「このビールを買ったのはいつのことだったっけ…」
そんな風に思い出を振り返ってしまうようなビール、「サミクラウス」。
スイスで造られたビールでアルコール度数が14.4度とビールにしては異常に高いことでも有名ですが、それ以上に特徴的なのは瓶内で「長期間熟成させて飲む」ビールであるということ。特殊イーストの作用によるものらしいです。
自宅で保管していたサミクラウスはそんなリニューアル前のもので、醸造は1997年。ラベルには「飲み頃:2007年頃が良いとされていますがお好きな時期にお召し上がりいただき、甘味、酸味、熟成の違いをお楽しみください。」とあり、実はもったいなくて飲めないまま3年さらに過ぎてしまっています(苦笑)それが少々不安だったのですが、思い立ったときが時期だとおもって、思い切って開けてみました。

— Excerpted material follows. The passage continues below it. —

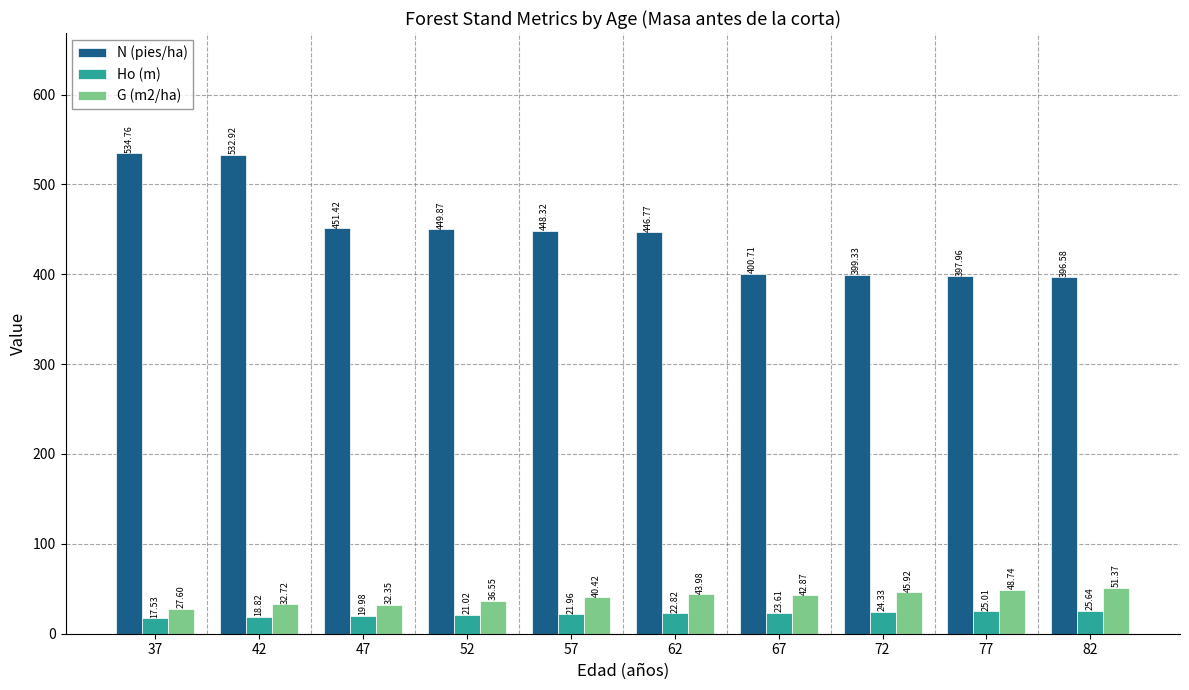

What is the difference between the G (m2/ha) values at 67 and 52?

6.3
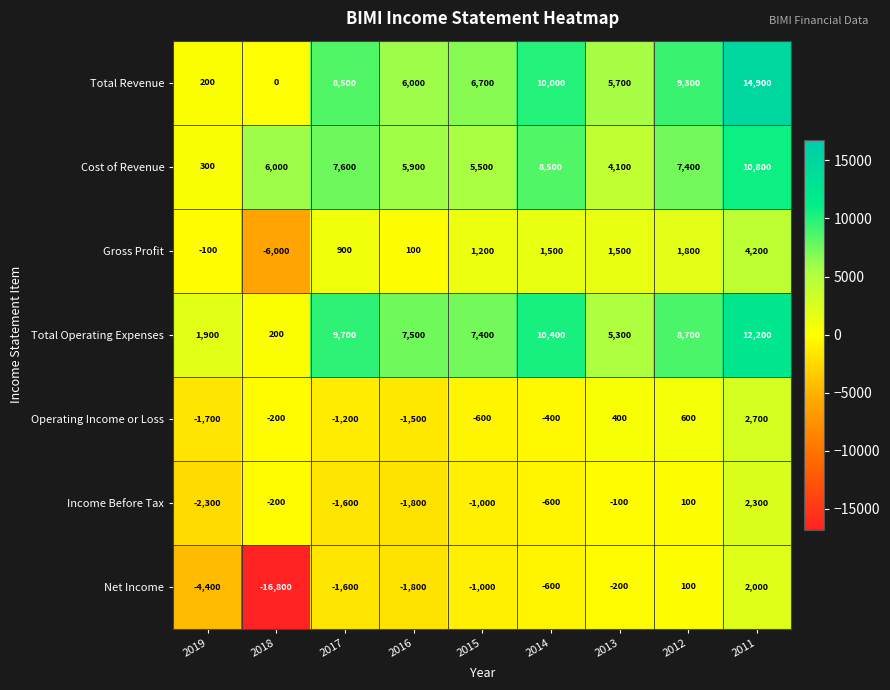

What is the spread (max minus min) of values at 2014?

11000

注いでみて一番に感じるのは、とにかく香りが違う。ビールらしさも感じないことはないのですが、それよりもこれはむしろワインに近い。熟成された甘くそれでいて苦い酸味のある入り組んだ香りがします。凄く香ばしい。
ビールなのに泡は殆ど立ちません。そのあたりもワインっぽい。
お味の方はと言うと…美味しい!
正直「ビールか?」と言われるとビールじゃない気もしますが、飲み物としてこれは美味しいです。香りの時と同じように、酵母の甘味と苦味、熟成したワインのような酸味、それが一体となって繊細な味を作っています。なんだろうなぁ、これ。過去に飲んだことがあるようでもあり、まったく飲んだことがないようでもある、絶妙な味です。
このビールとは、都合13年間、間に2度の引っ越しを挟みながら付き合ってきたという自分の「歴史」があるので…その分思い入れも強いんでしょうね、きっと。あー何か色々思い出すわ。
このビールを買ったのは1997年、その時1回切りで、家にあるのもこの1本だけ。なので次に飲めるのはまた何年か後ということになります。毎年サンタクロースの誕生日である12月6日(そうなのか?)に合わせて限定醸造されるとのことなので、また何年か後に振り返るべく、何本か買っておこうと思います。このビールを何かの記念日に開ける、というのもなかなか良いんじゃないでしょうか。
ちなみに。
最近のサミクラウスはリニューアルして容量が250mlから330mlに増え、原産国はスイスからオーストラリアに変更され、「5年後が飲み頃」とされているようです。1997年当時はリニューアル前のもので「10年後が飲み頃」となっていました。ベルギービールJapanさんのレビューによると、「心なしか以前のサミクラウスより色が薄い」「モルトの香りが全面に出ており、以前のブランデーのような複雑な香りはあまり感じられない」とあり、何か組成が変わった(もしくは会社自体が変わった)のかも知れません。
…そう思ってwikipedia(英語版)で調べてみたら驚くべき記述が。
Schloss Eggenberg – Wikipedia, the free encyclopedia
Hürlimann’s founder Albert Hürlimann was a world leader in the scientific study of yeast, and the brewery has a long history of yeast development. The Samichlaus Christmas beer was first brewed in 1979 for sale in 1980. Production continued annually until 1997, when the brewery closed. In 2000, it returned, this time produced by Schloss Eggenberg in collaboration with the original Hürlimann brewers, using the original Hürlimann Samichlaus recipe.
簡単に日本語にすると、
イースト酵母の研究者として有名だったAlbert Hürlimannが1979年から醸造していたビールだったが、ブリュワリーが閉鎖されたこともあり1997年に生産が終了した。2000年にSchloss Eggenberg社(オーストリア)がオリジナルレシピを使用して醸造することで生産再開。
なるほどそうだったのか…
ということは、僕が飲んだこのビールは、オリジナルのサミクラウスとして醸造された最後のビールだったということでしょうか。飲み頃が3年過ぎてしまったことを考えると、もしかしてこれ以上古いオリジナルのサミクラウスは、もう現存していないのかもしれません。。